The accompanying application will demonstrate how to read DOCX files, convert them to text and search for specific string
or regex on that text. It is based on Show Word file in WPF article which explains DOCX file format and implements DOCX reader used in this tip, so I would recommend reading it before this one.
Implementation
We will use the same DocxReader
class from the article mentioned above to unzip the DOCX files and to read DOCX main part (document.xml) with XmlReader
. Also, we will implement a converter (DocxToStringConverter
) which will convert specific XML elements (or their content) from document.xml to string
s.
DocxToStringConverter
This class inherits from the DocxReader
and overrides its virtual reading methods to create string
s like this:
- While
DocxReader
is reading document element (<document>
), we will create a new StringBuilder
which will be used for appending all of the DOCX text content:
protected override void ReadDocument(XmlReader reader)
{
this.text = new StringBuilder();
base.ReadDocument(reader);
}
- After
DocxReader
reads paragraph element (<p>
), we will append new line to the StringBuilder
:
protected override void ReadParagraph(XmlReader reader)
{
base.ReadParagraph(reader);
this.text.AppendLine().AppendLine();
}
- While
DocxReader
is reading text element (<t>
), we will append the content of that element to the StringBuilder
:
protected override void ReadText(XmlReader reader)
{
this.text.Append(reader.ReadString());
}
MainForm
This simple Windows Form user interface will enable you to search DOCX files in specific directory (and its subdirectories) and will show the search results in the ListView
control using the below code:
private void btnSearch_Click(object sender, EventArgs e)
{
foreach (var filePath in Search(this.txtDirectory.Text, this.txtSearch.Text,
this.cBoxUseSubdirectories.Checked, this.cBoxCaseSensitive.Checked, this.rBtnRegex.Checked))
{
var file = new FileInfo(filePath);
this.resultListView.Items.Add(new ListViewItem(new string[]
{ file.Name, string.Format("{0:0.0}", file.Length / 1024d), file.FullName }));
}
}
Depending on the user choice, we will perform regex or string
search on current DOCX file.

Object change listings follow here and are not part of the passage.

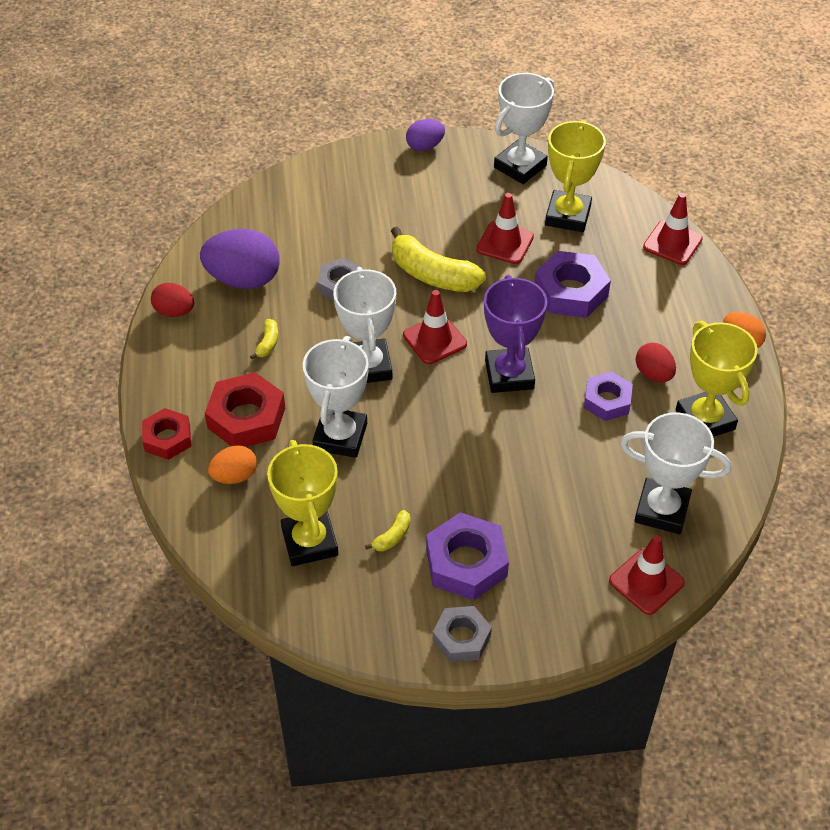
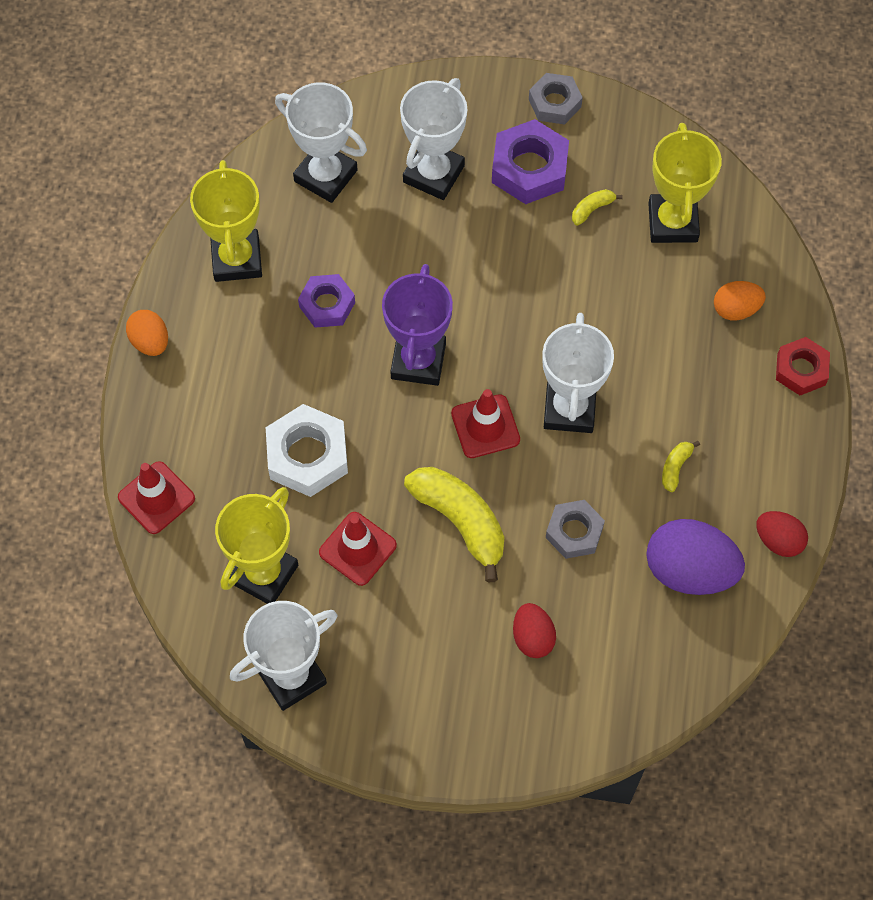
camera: 165 degrees left, 15 degrees up
(246, 418) = (714, 375): red nut -> none
(340, 436) = (619, 329): white trophy -> white trophy (434, 174)
(425, 146) = (405, 749): purple egg -> none
(571, 292) = (307, 455): purple nut -> white nut
(646, 582) = (371, 113): red traffic cone -> none
(653, 374) = (263, 324): red egg -> red egg (532, 637)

To accomplish this, we will use Predicate<T>
delegate to implement these two search options like in the following code:
var isMatch = useRegex ?
new Predicate<string>
(x => Regex.IsMatch(x, searchString, caseSensitive ?

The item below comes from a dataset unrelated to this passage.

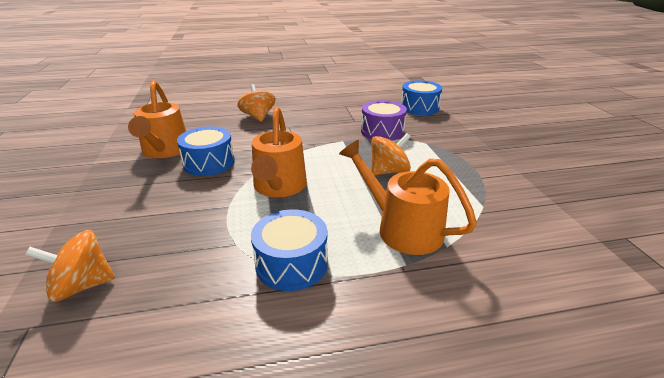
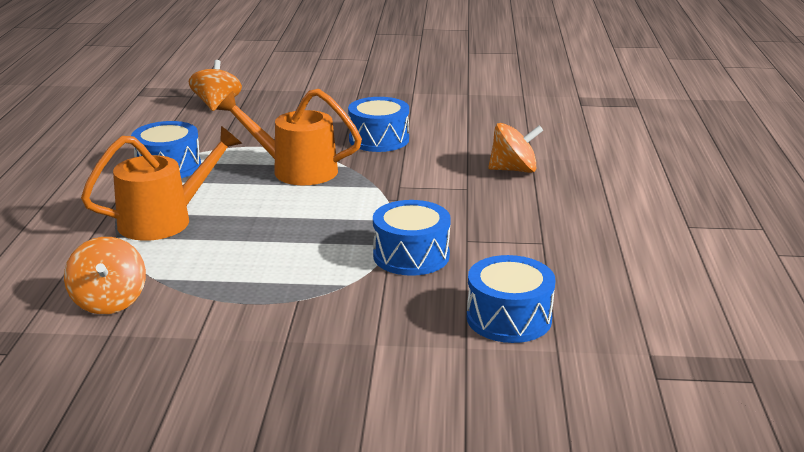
camera: 105 degrees right, 5 degrees down
(164, 151) = (424, 119): orange watering can -> none
(382, 131) = (411, 256): purple drum -> blue drum
(389, 171) = (281, 236): orange spinning top -> orange spinning top (109, 301)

RegexOptions.None : RegexOptions.IgnoreCase))
: new Predicate<string>
x => x.IndexOf(searchString, caseSensitive ?
StringComparison.Ordinal : StringComparison.OrdinalIgnoreCase) >= 0);
Delegate isMatch
is used in method which iterates over all DOCX files in the specified directory, converts them to text and returns path to every DOCX file that satisfies the isMatch
delegate using the C# iterator (yield return
statement) like in the following code:
foreach (var filePath in Directory.GetFiles(directory, "*.docx",
searchSubdirectories ? SearchOption.AllDirectories : SearchOption.TopDirectoryOnly))
{
string docxText;
using (var stream = File.Open(filePath, FileMode.Open, FileAccess.Read, FileShare.ReadWrite))

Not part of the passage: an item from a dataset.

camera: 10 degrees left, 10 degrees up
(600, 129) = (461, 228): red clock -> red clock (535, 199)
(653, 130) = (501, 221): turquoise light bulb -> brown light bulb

docxText = new DocxToStringConverter(stream).Convert();
if (isMatch(docxText))
yield return filePath;
}
The resulting DOCX files listed in the ListView
control can be activated to show them in your default DOCX viewer (usually Microsoft Word).
private void resultListView_ItemActivate(object sender, EventArgs e)
{
string filePath = ((ListView)sender).SelectedItems[0].SubItems[2].Text;
if (File.Exists(filePath))
Process.Start(filePath);
}
Conclusion
Show Word file in WPF demonstrated how to convert DOCX to WPFs FlowDocument
, and this tip demonstrated how to convert DOCX to plain text using the same DOCX reading code. By combining these two articles, you could, for example, convert DOCX to HTML. Hopefully, this tip has shown you some basis of reading DOCX files and how to convert DOCX to other representations by reusing the same DOCX reading code in all of these conversions.